---------- SELECTION ----------
The Weather Demand Index
Weather is the largest demand driver that almost no analytics platform measures. It moves roughly a third of economic activity and influences 62% of what consumers buy (US and industrialised-economy estimates), yet most operators still treat a cold snap or a heatwave as noise in the numbers. This study quantifies how much demand moves, by event, by vertical and by Australian region, and shows the baseline math to forecast it.
Peak-to-trough swing in search demand for "heating system repair" between its summer floor and its winter peak. The same household problem, the same service, an almost sixfold change in how many people go looking for it, driven entirely by temperature. In Australia that peak lands in winter (June to August), not January. (WebFX, Seasonal Search Shifts in Home Services Demand, 2025; US data. AU seasonal timing inverted: BOM heating degree-days peak Jun-Aug.)
Why weather is a demand signal, not noise
Most demand models start with internal history: last year's sales, last month's leads, a trend line nudged by intuition. They treat the weather as an unmodelled shock, the thing that explains the variance you could not predict. That is backwards. Weather is one of the most measurable, most forecastable exogenous drivers a business has, and for whole categories it is the dominant one.
The macro number is striking. Weather conditions are estimated to affect as much as 35% of GDP in industrialised economies, and at the retail level influence roughly 2.3% of total output while materially moving store traffic and basket composition (ToolsGroup, Using Weather and Climate Data to Improve Demand Forecasting, US/global data; retail-weather literature, Springer, Applied Spatial Analysis, 2021, DOI 10.1007/s12061-021-09397-0). At the level of the individual decision, an estimated 62% of consumer purchasing decisions are weather-influenced, shaping what, where, when and in what quantity people buy (attributed to The Weather Company / IBM and the National Retail Federation, US data). Australia's climate makes the effect, if anything, sharper: the Bureau of Meteorology records far higher cooling degree-days across the north and a pronounced winter heating load in the southern and alpine states, so the same business sees two demand mountains half a year apart.
---------- DATA EXTRACT ----------
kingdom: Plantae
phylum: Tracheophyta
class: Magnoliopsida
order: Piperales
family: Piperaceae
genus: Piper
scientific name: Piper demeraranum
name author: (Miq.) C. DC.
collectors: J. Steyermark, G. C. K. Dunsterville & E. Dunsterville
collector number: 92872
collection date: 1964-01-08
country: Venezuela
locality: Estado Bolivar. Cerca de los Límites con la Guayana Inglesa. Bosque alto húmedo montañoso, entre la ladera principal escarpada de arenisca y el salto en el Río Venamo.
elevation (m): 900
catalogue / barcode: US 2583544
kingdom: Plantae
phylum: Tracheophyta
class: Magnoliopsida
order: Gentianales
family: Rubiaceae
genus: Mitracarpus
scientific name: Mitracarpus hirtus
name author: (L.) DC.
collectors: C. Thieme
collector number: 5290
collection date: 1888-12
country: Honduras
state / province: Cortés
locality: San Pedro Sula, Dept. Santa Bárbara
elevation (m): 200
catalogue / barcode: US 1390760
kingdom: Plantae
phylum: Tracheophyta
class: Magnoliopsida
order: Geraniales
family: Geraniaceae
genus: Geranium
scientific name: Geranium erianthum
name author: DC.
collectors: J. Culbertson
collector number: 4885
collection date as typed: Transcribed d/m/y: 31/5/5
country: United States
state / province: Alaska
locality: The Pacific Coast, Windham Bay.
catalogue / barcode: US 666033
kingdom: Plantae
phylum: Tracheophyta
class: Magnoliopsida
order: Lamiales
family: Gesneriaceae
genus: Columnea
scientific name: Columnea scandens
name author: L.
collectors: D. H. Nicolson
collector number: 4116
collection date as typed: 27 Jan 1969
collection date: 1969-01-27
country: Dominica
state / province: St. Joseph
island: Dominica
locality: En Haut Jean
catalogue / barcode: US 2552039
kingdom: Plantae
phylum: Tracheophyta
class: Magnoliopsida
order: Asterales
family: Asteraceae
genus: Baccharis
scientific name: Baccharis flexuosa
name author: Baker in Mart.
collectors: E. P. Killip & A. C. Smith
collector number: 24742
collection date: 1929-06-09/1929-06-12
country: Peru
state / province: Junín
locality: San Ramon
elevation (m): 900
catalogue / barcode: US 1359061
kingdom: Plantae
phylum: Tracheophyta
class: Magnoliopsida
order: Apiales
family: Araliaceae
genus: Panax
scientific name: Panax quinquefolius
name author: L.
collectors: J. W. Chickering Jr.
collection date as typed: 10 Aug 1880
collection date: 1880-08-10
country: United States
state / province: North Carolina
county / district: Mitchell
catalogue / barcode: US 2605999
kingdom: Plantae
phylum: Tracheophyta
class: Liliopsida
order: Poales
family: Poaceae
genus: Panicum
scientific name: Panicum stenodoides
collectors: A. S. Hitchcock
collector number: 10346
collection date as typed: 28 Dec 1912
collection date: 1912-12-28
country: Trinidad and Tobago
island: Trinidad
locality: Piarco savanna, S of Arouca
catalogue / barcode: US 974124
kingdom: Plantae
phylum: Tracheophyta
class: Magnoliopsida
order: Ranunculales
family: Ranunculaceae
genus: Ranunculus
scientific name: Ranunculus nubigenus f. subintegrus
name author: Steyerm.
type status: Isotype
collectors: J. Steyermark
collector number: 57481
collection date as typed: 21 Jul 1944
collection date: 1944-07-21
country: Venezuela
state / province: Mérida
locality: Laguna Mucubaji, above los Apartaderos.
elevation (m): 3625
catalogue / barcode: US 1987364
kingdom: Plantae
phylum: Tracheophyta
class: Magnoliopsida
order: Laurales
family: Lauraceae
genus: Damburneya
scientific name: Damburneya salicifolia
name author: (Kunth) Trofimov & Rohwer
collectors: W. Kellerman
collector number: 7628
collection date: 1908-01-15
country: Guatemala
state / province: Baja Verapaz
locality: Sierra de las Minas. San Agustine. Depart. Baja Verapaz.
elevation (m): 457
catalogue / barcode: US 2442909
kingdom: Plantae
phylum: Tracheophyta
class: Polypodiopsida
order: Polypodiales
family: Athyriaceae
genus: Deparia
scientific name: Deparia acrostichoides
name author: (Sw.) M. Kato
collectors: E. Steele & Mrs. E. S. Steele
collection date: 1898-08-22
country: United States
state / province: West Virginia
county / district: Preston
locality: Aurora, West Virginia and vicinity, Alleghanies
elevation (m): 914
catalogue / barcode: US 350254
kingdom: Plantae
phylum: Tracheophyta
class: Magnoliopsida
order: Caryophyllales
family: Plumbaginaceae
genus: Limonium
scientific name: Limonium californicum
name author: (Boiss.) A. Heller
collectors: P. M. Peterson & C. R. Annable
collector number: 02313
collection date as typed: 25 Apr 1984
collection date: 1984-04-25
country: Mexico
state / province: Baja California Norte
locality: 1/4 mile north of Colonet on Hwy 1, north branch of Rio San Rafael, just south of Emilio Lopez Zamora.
----------
# THE EXERCISE
Copy the Weather Demand Index text from "Why weather is" up to and including "the dominant one.", substituting "in-house history" for "internal history".

# CORRECT ANSWER
Why weather is a demand signal, not noise
Most demand models start with in-house history: last year's sales, last month's leads, a trend line nudged by intuition. They treat the weather as an unmodelled shock, the thing that explains the variance you could not predict. That is backwards. Weather is one of the most measurable, most forecastable exogenous drivers a business has, and for whole categories it is the dominant one.